一瞬間,正在高談闊論的張仲橋與高鴻都像是被掐住脖子的公雞似的,話都說不出來,只瞪大了眼睛看向他。
「不是說裡面有七個房間嗎,我困了,想睡一覺,高前輩將這等貴重的寶貝放出來,總不會只是為了讓我們看一眼的吧?」蕭明樓信手推開烏木車廂的雕花門,回眸一笑,「想來高前輩也不會吝嗇一個房間,所以在下便覥著臉先佔一間了,多謝前輩!」
他笑著朝二人眨眨眼,笑靨如花,眉目清潤明麗,稱得上風情萬種。
蕭明樓趁那二人沒反應過來,懶懶地招呼祁昶一句:「你還愣著幹什麼,快上車服侍我呀!」語氣活脫脫的一個被寵壞了的小少爺。

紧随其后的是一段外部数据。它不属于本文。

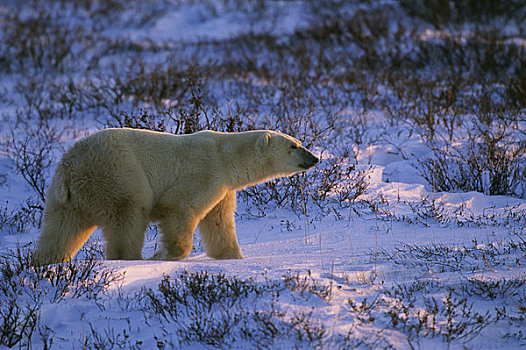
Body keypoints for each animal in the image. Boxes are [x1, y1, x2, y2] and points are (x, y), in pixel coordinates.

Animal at [34, 128, 322, 262]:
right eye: (294, 145)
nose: (314, 158)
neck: (225, 156)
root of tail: (70, 170)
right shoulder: (204, 172)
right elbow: (181, 208)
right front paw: (165, 255)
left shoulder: (222, 189)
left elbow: (219, 223)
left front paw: (233, 258)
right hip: (118, 174)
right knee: (129, 215)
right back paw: (132, 258)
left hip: (65, 198)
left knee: (60, 231)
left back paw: (46, 262)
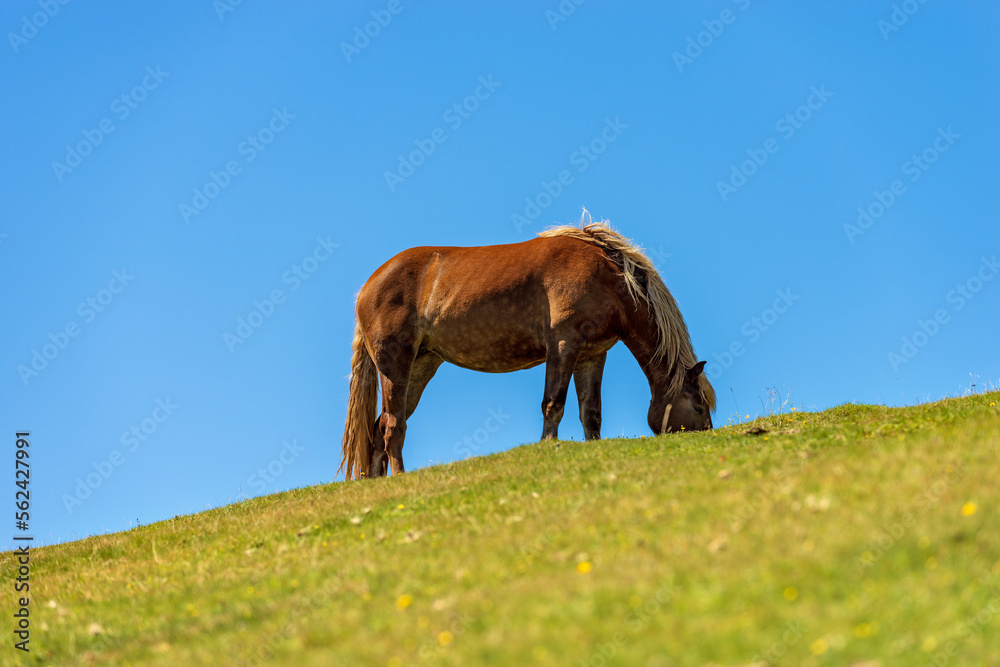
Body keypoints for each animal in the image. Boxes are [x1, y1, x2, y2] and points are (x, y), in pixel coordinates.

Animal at [339, 219, 716, 479]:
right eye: (698, 406)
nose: (709, 437)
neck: (606, 276)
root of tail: (367, 288)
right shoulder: (563, 345)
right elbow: (554, 402)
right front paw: (548, 445)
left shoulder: (593, 355)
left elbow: (591, 411)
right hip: (396, 364)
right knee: (393, 426)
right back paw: (402, 476)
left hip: (422, 365)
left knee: (381, 426)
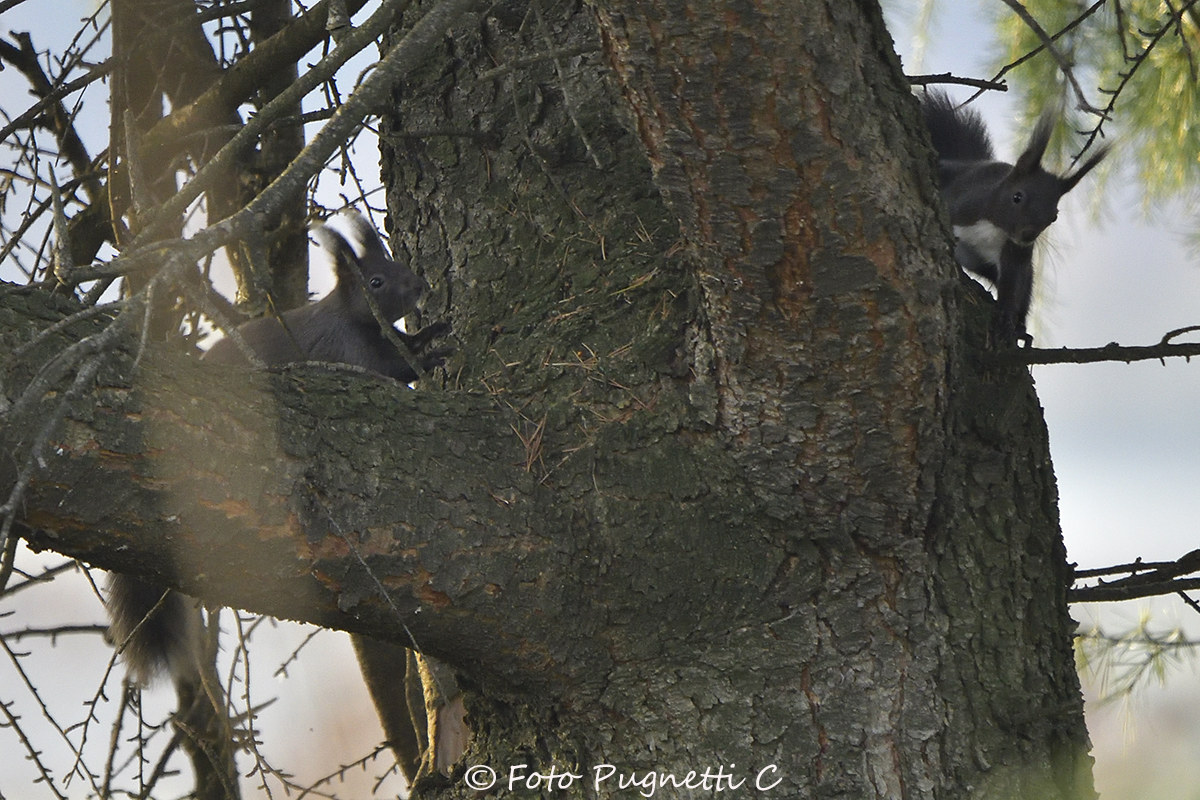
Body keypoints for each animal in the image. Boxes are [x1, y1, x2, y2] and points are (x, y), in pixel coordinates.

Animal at [105, 212, 456, 782]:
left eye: (398, 264)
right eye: (376, 281)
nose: (421, 286)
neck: (356, 322)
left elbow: (407, 350)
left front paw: (435, 331)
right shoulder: (350, 355)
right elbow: (397, 371)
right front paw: (436, 351)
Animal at [920, 90, 1108, 344]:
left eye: (1054, 217)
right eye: (1017, 197)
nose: (1028, 236)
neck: (994, 226)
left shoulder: (1015, 254)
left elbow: (1012, 283)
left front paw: (1007, 317)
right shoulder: (963, 205)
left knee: (1022, 289)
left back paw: (1021, 326)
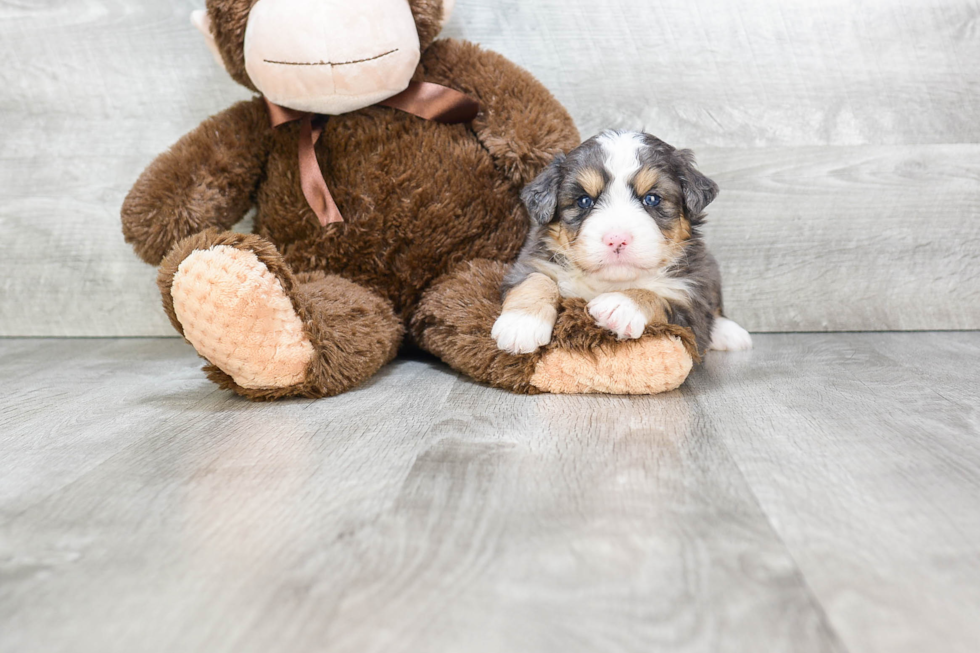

祁昶一怔,隨即翻身跳上了寶車,緊跟在蕭明樓的身後踏了進去。
他不像蕭明樓那般,進了車廂後四處打量,對車內環境品評一番,而是沉默半晌,才對蕭明樓沉聲道:「你不該對他們這麼笑。」
此時蕭明樓已經挑好了一個有窗的房間,推門而入,走到窗邊木几旁,把玩起放在几上巴掌大小的白瓷花瓶,語調頗為閒適隨意:「我怎麼笑了?」
「那兩人看你的眼神都有問題,尤其是那高鴻。」祁昶眉間皺痕深刻,似乎是在斟酌更合適的用詞。說重了,怕惹得蕭明樓不高興,說輕了,又擔心這人根本不會放在心上。
只是他還沒來得及說,蕭明樓就毫不在意地扯了下嘴角,眼底已經是一片瞭然:「你不就是想說他們看我的眼神像是看一件玩物,一個漂亮的花瓶嘛?天底下垂涎我美色的人多了去了,又不是第一次見到這種人,有什麼可大驚小怪的。」
祁昶被他這番沒有半點謙虛的話給堵得啞口無言,但轉而一想,長成蕭明樓這樣,他敢這麼說也的確當得起這番話,何況那兩人看蕭明樓的眼神,還真就是赤裸裸的垂涎。
倒也沒說錯。
祁昶一時無語:「你既然都知道,為何還要衝他們笑?」
「覺得他們好笑,就笑了。」蕭明樓放下花瓶,欺身而來,手指勾著祁昶的衣帶緩緩繞圈,抬眼微笑,「若是他們因此誤會了什麼,那可不關我的事,是他們淫者見淫。而他們要是欺負到我跟前來了,你一定會保護我的,對不對?」
他的話輕軟甜糯得像蜜糖,目光是全無保留的信賴,讓人明知他是故意為之,卻仍不由自主地跳進他織就的羅網。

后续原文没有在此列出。